Here are some questions to ask yourself if you are attracted to the progressive view of the “consistent ethic of life:

Can you be “seamlessly pro-life” and also support social, economic and governmental policies that produce death, or encourage and support lifestyles that lead to death and/or degradation?

Can you be “seamlessly pro-life” and believe we should not actively resist those who would control us through fear, threats, and the direct practice of violence, whether they are terrorists, gang members, or foreign despots?

Can you be “seamlessly pro-life” and believe we should not defend our nation from aggression?

Can you be “seamlessly pro-life” if you support leaving people individually defenseless against predators?

Can you be “seamlessly pro-life” if you support light sentences for violent offenders who have threatened or taken life and will probably do so again?

These kinds of considerations are critical in seeking a “consistent ethic of life.”  Christian voters must think carefully and support candidates whose overall perspectives and policy prescriptions are likely to lead people to make better choices in their own lives.   Christian voters should avoid voting for candidates who support policies that have already been shown to produce undesirable unintended consequences, especially motivation-killing entitlement programs.
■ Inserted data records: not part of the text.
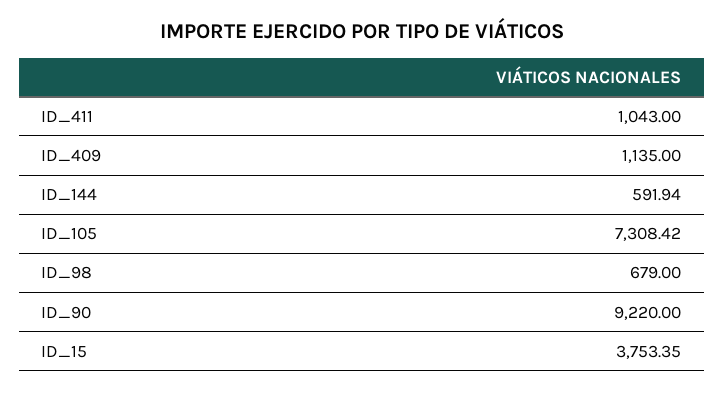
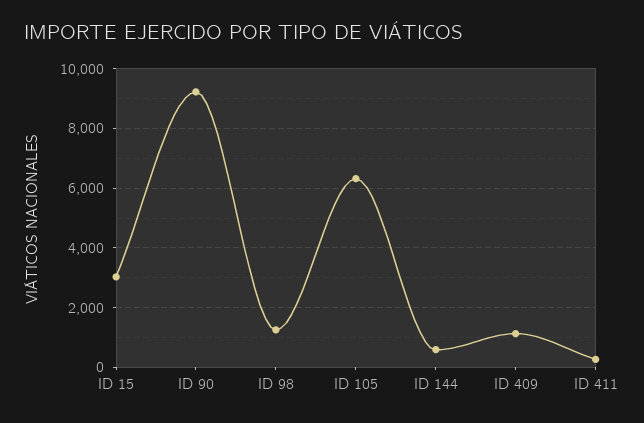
  {
-   "ID_411": 1043,
+   "ID_411": 250,
    "ID_409": 1135,
    "ID_144": 591.94,
-   "ID_105": 7308.42,
+   "ID_105": 6250,
-   "ID_98": 679,
+   "ID_98": 1250,
    "ID_90": 9220,
-   "ID_15": 3753.35
+   "ID_15": 3000
  }

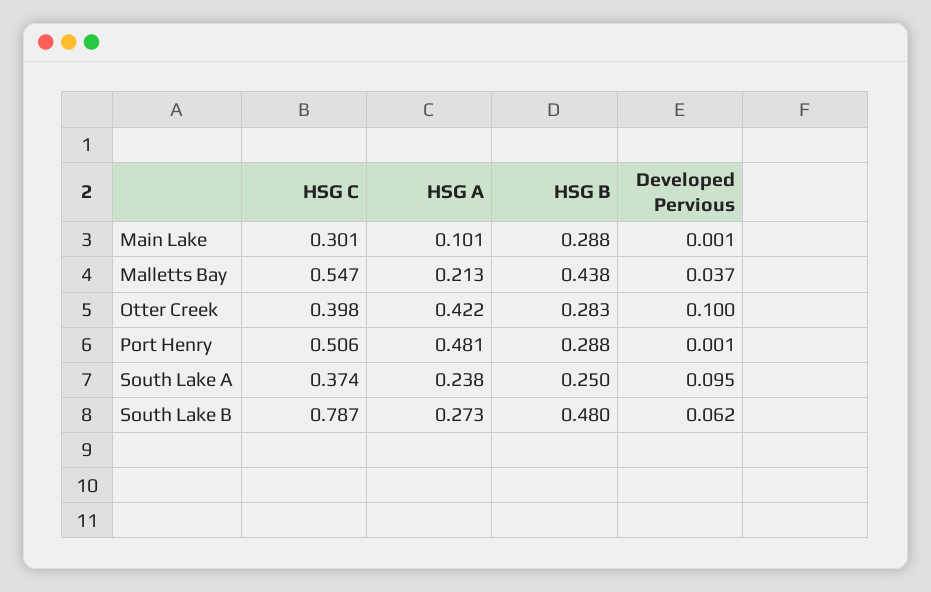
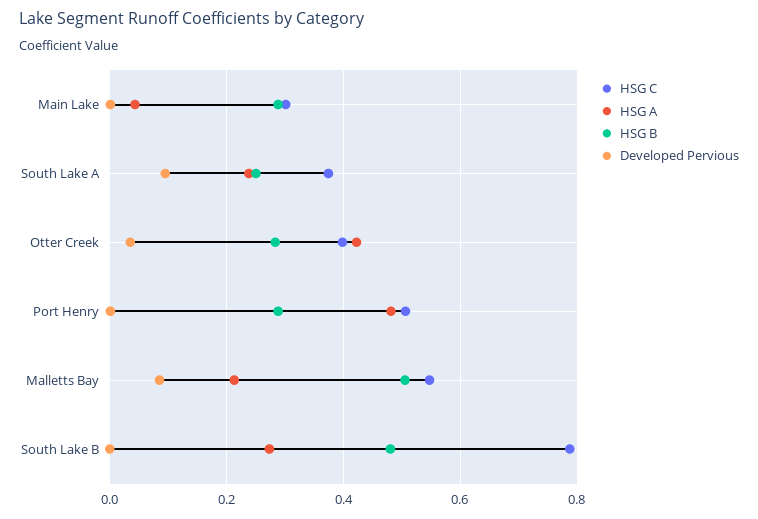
  {
    "HSG C": {
      "Main Lake": 0.301,
      "Malletts Bay": 0.547,
      "Otter Creek": 0.398,
      "Port Henry": 0.506,
      "South Lake A": 0.374,
      "South Lake B": 0.787
    },
    "HSG A": {
-     "Main Lake": 0.101,
+     "Main Lake": 0.04,
      "Malletts Bay": 0.213,
      "Otter Creek": 0.422,
      "Port Henry": 0.481,
      "South Lake A": 0.238,
      "South Lake B": 0.273
    },
    "HSG B": {
      "Main Lake": 0.288,
-     "Malletts Bay": 0.438,
+     "Malletts Bay": 0.5,
      "Otter Creek": 0.283,
      "Port Henry": 0.288,
      "South Lake A": 0.25,
      "South Lake B": 0.48
    },
    "Developed Pervious": {
      "Main Lake": 0.001,
-     "Malletts Bay": 0.037,
+     "Malletts Bay": 0.08,
-     "Otter Creek": 0.1,
+     "Otter Creek": 0.04,
      "Port Henry": 0.001,
      "South Lake A": 0.095,
-     "South Lake B": 0.062
+     "South Lake B": 0
    }
  }

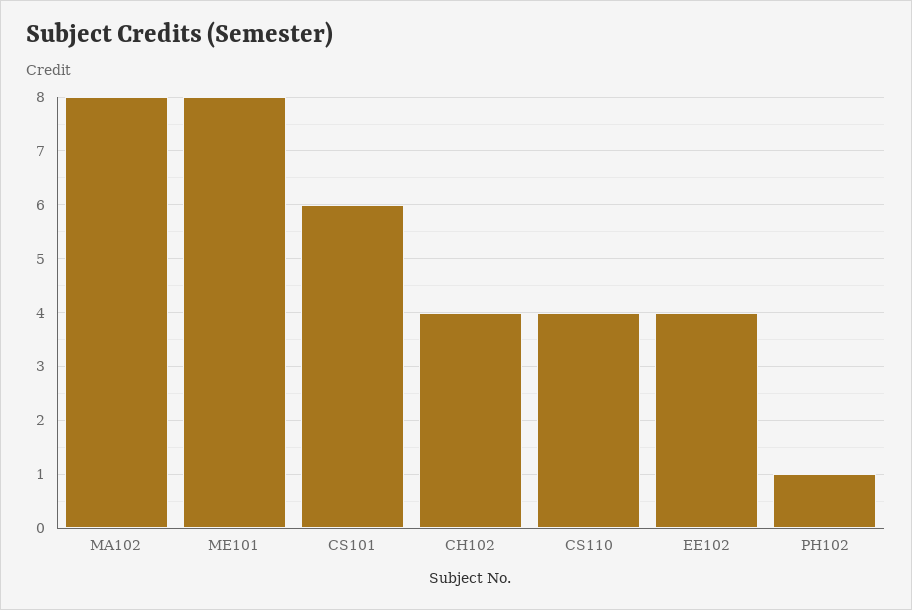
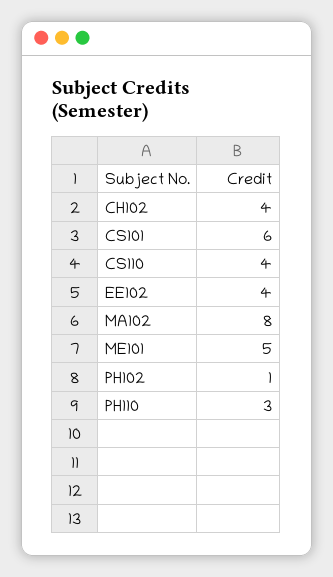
  {
    "MA102": 8,
-   "ME101": 8,
+   "ME101": 5,
    "CS101": 6,
    "CH102": 4,
    "CS110": 4,
    "EE102": 4,
-   "PH102": 1
+   "PH102": 1,
+   "PH110": 3
  }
The real “seamless garment” will include opposition to legal abortion-on-demand, opposition to social programs and entitlements that encourage dependency and sloth while killing motivation, support for strong law enforcement that removes predators from easy access to victims, reasonable options for law-abiding individuals to actively defend themselves and their families, strong national defense to deter attack, and encouragement for people to move out of destructive lifestyles.

That is the true “consistent ethic of life.”